Verdict: Good pick, but folks will always remember Jackson was available
Rd. 2, No. 56: Duke Dawson, CB
As we’ve seen in previous entries, Belichick doesn’t have a great track record with drafting defensive backs in the second round. Dawson was the latest on Bill’s list of misses, a Day 2 pick that never amounted to much of anything in the New England defense.
Dawson started his rookie season on IR due to a hamstring injury. He was activated in November, but was never active on game day. The following August, he was traded to the Broncos for a sixth-round pick. That is a pretty terrible return for someone the Patriots invested a second-round pick on just 16 months prior.
Bill should probably stop drafting defensive backs in the second round.
Verdict: Not again…
Rd. 5, No. 143: Ja’Whaun Bentley, LB
Bentley was actually one of New England’s starting linebackers in Week 1 of his rookie season, and then two weeks later, he picked off Matthew Stafford for his first career interception. But a torn biceps ended his rookie campaign after just three games.
He played all 16 games last season, starting two of them, finishing with 44 combined tackles in his limited playing time. He figures to have a much bigger role in 2020.
Rd. 6, No. 178: Christian Sam, LB
Sam was placed on IR before his rookie season and never ended up playing a game for the Patriots. He spent time on the practice squads of the Dolphins, 49ers and Lions during the 2019 season.
Rd. 6, No. 210: Braxton Berrios, WR
Berrios also missed his rookie season on IR, and was then claimed by the Jets ahead of the 2019 season before ever suiting up for the Patriots.

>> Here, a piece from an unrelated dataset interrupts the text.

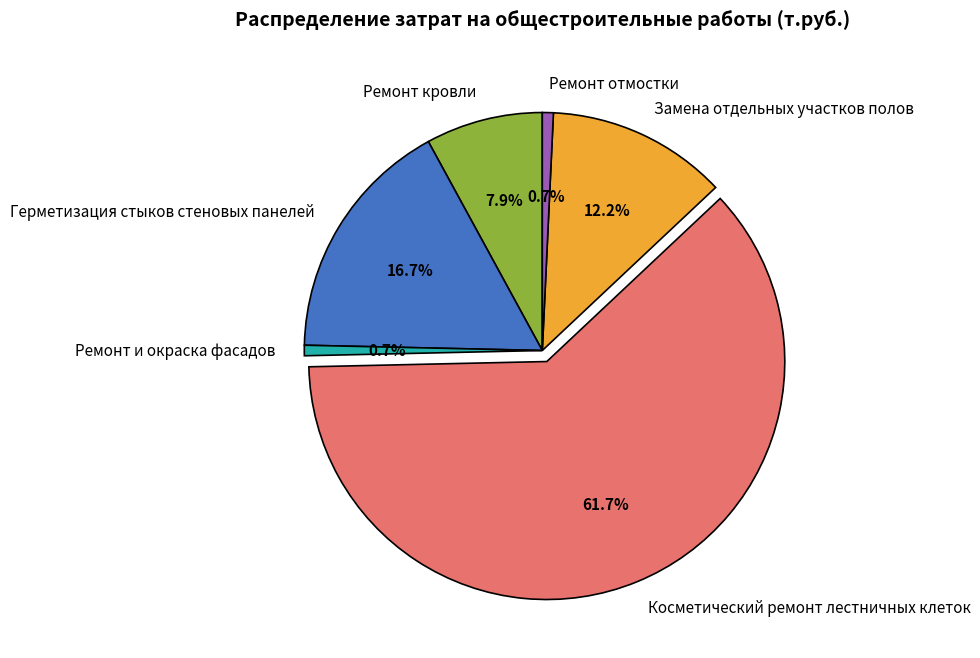

To the nearest percent, what percentage of the pie is Ремонт кровли?

8%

Rd. 7, No. 219: Danny Etling, QB
When Belichick drafted Etling in the last round of the 2018 draft, some wondered if the Patriots had found another diamond in the rough at QB. They did not, as Etling was cut and signed to the practice squad before the season. He was cut the following August, and has since bounced off and on the Atlanta Falcons roster and practice squad.

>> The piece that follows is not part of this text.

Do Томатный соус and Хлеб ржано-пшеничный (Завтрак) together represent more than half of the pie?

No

Rd. 7, No. 243: Keion Crossen, CB
Crossen played a little bit of special teams for New England in 2018, but was dealt to the Houston Texans for a sixth-round pick ahead of the 2019 season. That trade opened up a roster spot for Gunner Olszewski on the 2019 Patriots.
Rd. 7, No. 250: Ryan Izzo, TE
Izzo didn’t play as a rookie, landing on IR, but he was in New England’s plans in 2019 after Gronkowski’s retirement. But replacing Gronk is a monumental task, and a tall ask for a seventh-round pick. He finished with just six receptions for 114 yards and a touchdown, playing just six games due to injury.
2018 Verdict: What Could Have Been…
Three of New England’s first four picks in the 2018 draft still have the potential to become everyday contributors. If Wynn can become Jarrett Stidham’s/Brian Hoyer’s/Whoever Else’s blind-side protector for years to come, then that’s a solid pick. Michel helped them win a Super Bowl so that helps his cause — and Belichick’s for drafting a running back in the first round — but given how the Patriots offensive line played in 2018, most running backs probably could have replicated Michel’s output. Bentley should get a lot of run given the turnover at linebacker this season, so we’ll see if he’s up to that challenge.
But Dawson was another huge miss. We should probably just expect that at this point if Belichick takes a defensive back in the second round.
And now that Brady’s days in New England are over, and with no clear option for the future, we’ll always be wondering what could have been if Lamar Jackson was wearing a Patriots uniform.